Reinsurance prospects ’have turned for the worse’: Warren Buffett
Berkshire Hathaway has cut its stake in Munich Re again as billionaire founder Warren Buffett questions the profitability of reinsurance.
Berkshire’s stake was cut to 4.6% from 9.7%, according to a filing at the end of last week.
The stake was originally 12%, but that was cut to 9.7% in October.
In May, Buffett voiced negative views of reinsurance at Berkshire’s annual shareholder meeting.
“The reinsurance business is not as good as it was,” he said. “It’s a business whose prospects have turned for the worse and there’s not much we can do about it.”

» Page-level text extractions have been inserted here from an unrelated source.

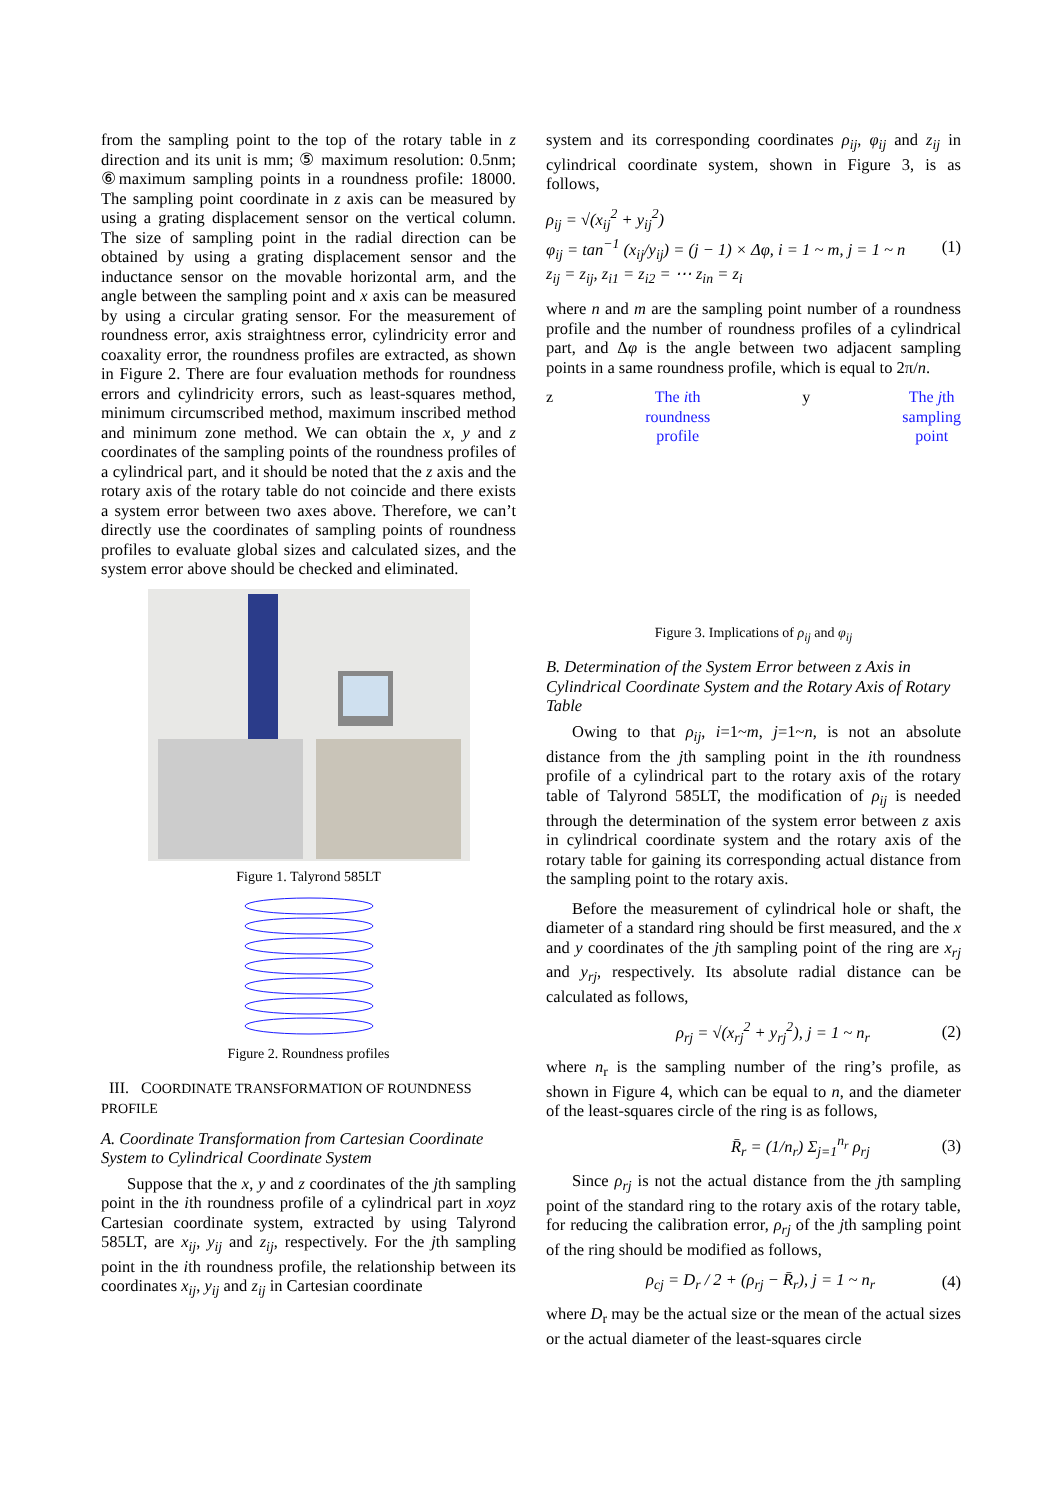from the sampling point to the top of the rotary table in z direction and its unit is mm; ⑤ maximum resolution: 0.5nm; ⑥maximum sampling points in a roundness profile: 18000. The sampling point coordinate in z axis can be measured by using a grating displacement sensor on the vertical column. The size of sampling point in the radial direction can be obtained by using a grating displacement sensor and the inductance sensor on the movable horizontal arm, and the angle between the sampling point and x axis can be measured by using a circular grating sensor. For the measurement of roundness error, axis straightness error, cylindricity error and coaxality error, the roundness profiles are extracted, as shown in Figure 2. There are four evaluation methods for roundness errors and cylindricity errors, such as least-squares method, minimum circumscribed method, maximum inscribed method and minimum zone method. We can obtain the x, y and z coordinates of the sampling points of the roundness profiles of a cylindrical part, and it should be noted that the z axis and the rotary axis of the rotary table do not coincide and there exists a system error between two axes above. Therefore, we can’t directly use the coordinates of sampling points of roundness profiles to evaluate global sizes and calculated sizes, and the system error above should be checked and eliminated.
Figure 1. Talyrond 585LT
Figure 2. Roundness profiles
III. COORDINATE TRANSFORMATION OF ROUNDNESS PROFILE
A. Coordinate Transformation from Cartesian Coordinate System to Cylindrical Coordinate System
Suppose that the x, y and z coordinates of the jth sampling point in the ith roundness profile of a cylindrical part in xoyz Cartesian coordinate system, extracted by using Talyrond 585LT, are x<sub>ij</sub>, y<sub>ij</sub> and z<sub>ij</sub>, respectively. For the jth sampling point in the ith roundness profile, the relationship between its coordinates x<sub>ij</sub>, y<sub>ij</sub> and z<sub>ij</sub> in Cartesian coordinate
system and its corresponding coordinates ρ<sub>ij</sub>, φ<sub>ij</sub> and z<sub>ij</sub> in cylindrical coordinate system, shown in Figure 3, is as follows,
ρ<sub>ij</sub> = √(x<sub>ij</sub><sup>2</sup> + y<sub>ij</sub><sup>2</sup>)
φ<sub>ij</sub> = tan<sup>−1</sup> (x<sub>ij</sub>/y<sub>ij</sub>) = (j − 1) × Δφ, i = 1 ~ m, j = 1 ~ n
z<sub>ij</sub> = z<sub>ij</sub>, z<sub>i1</sub> = z<sub>i2</sub> = ⋯ z<sub>in</sub> = z<sub>i</sub>
(1)
where n and m are the sampling point number of a roundness profile and the number of roundness profiles of a cylindrical part, and Δφ is the angle between two adjacent sampling points in a same roundness profile, which is equal to 2π/n.
z The ith
roundness
profile
y The jth
sampling
point
Figure 3. Implications of ρ<sub>ij</sub> and φ<sub>ij</sub>
B. Determination of the System Error between z Axis in Cylindrical Coordinate System and the Rotary Axis of Rotary Table
Owing to that ρ<sub>ij</sub>, i=1~m, j=1~n, is not an absolute distance from the jth sampling point in the ith roundness profile of a cylindrical part to the rotary axis of the rotary table of Talyrond 585LT, the modification of ρ<sub>ij</sub> is needed through the determination of the system error between z axis in cylindrical coordinate system and the rotary axis of the rotary table for gaining its corresponding actual distance from the sampling point to the rotary axis.
Before the measurement of cylindrical hole or shaft, the diameter of a standard ring should be first measured, and the x and y coordinates of the jth sampling point of the ring are x<sub>rj</sub> and y<sub>rj</sub>, respectively. Its absolute radial distance can be calculated as follows,
ρ<sub>rj</sub> = √(x<sub>rj</sub><sup>2</sup> + y<sub>rj</sub><sup>2</sup>), j = 1 ~ n<sub>r</sub>
(2)
where n<sub>r</sub> is the sampling number of the ring’s profile, as shown in Figure 4, which can be equal to n, and the diameter of the least-squares circle of the ring is as follows,
R̄<sub>r</sub> = (1/n<sub>r</sub>) Σ<sub>j=1</sub><sup>n<sub>r</sub></sup> ρ<sub>rj</sub> (3)
Since ρ<sub>rj</sub> is not the actual distance from the jth sampling point of the standard ring to the rotary axis of the rotary table, for reducing the calibration error, ρ<sub>rj</sub> of the jth sampling point of the ring should be modified as follows,
ρ<sub>cj</sub> = D<sub>r</sub> / 2 + (ρ<sub>rj</sub> − R̄<sub>r</sub>), j = 1 ~ n<sub>r</sub>
(4)
where D<sub>r</sub> may be the actual size or the mean of the actual sizes or the actual diameter of the least-squares circle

Munich Re’s latest financial results showed that the firm’s Q3 profit fell 29% due to a slump in investment income.
Net profit was €520m ($567.8m) for the period, compared to €733m ($800.4m) in Q3 2014.
Munich Re’s reinsurance operations made €379m in profit, down from €533m in Q3 2014.

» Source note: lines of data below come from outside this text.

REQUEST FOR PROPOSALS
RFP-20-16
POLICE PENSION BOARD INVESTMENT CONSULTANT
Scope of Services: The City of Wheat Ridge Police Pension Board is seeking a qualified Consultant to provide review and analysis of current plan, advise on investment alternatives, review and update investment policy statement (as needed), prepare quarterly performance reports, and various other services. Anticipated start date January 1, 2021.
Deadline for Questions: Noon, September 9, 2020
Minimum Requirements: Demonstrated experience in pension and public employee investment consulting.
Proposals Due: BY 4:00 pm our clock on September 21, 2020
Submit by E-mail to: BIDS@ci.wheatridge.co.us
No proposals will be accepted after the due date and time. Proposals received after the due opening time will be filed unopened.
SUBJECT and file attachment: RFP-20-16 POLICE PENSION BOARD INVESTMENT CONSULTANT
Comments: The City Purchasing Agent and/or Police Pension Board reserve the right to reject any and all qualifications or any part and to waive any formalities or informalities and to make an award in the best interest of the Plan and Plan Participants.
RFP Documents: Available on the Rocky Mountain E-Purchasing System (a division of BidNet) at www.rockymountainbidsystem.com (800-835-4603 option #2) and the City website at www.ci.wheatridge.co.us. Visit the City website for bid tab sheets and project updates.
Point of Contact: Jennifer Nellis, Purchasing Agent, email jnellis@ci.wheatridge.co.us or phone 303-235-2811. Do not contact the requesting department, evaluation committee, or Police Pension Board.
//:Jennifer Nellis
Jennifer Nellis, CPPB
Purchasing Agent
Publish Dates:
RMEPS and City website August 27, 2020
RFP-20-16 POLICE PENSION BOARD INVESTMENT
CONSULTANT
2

Group gross written premium (GWP) was up 3.6% in the period to €12.5bn, compared with €12.1bn in the same period of 2014.
At the time, Munich Re chief financial officer Jörg Schneider said: “The capital market turbulences have left their mark on the investment result, with below-average realised gains on disposals, write-downs of equities, and losses from derivative hedging instruments.”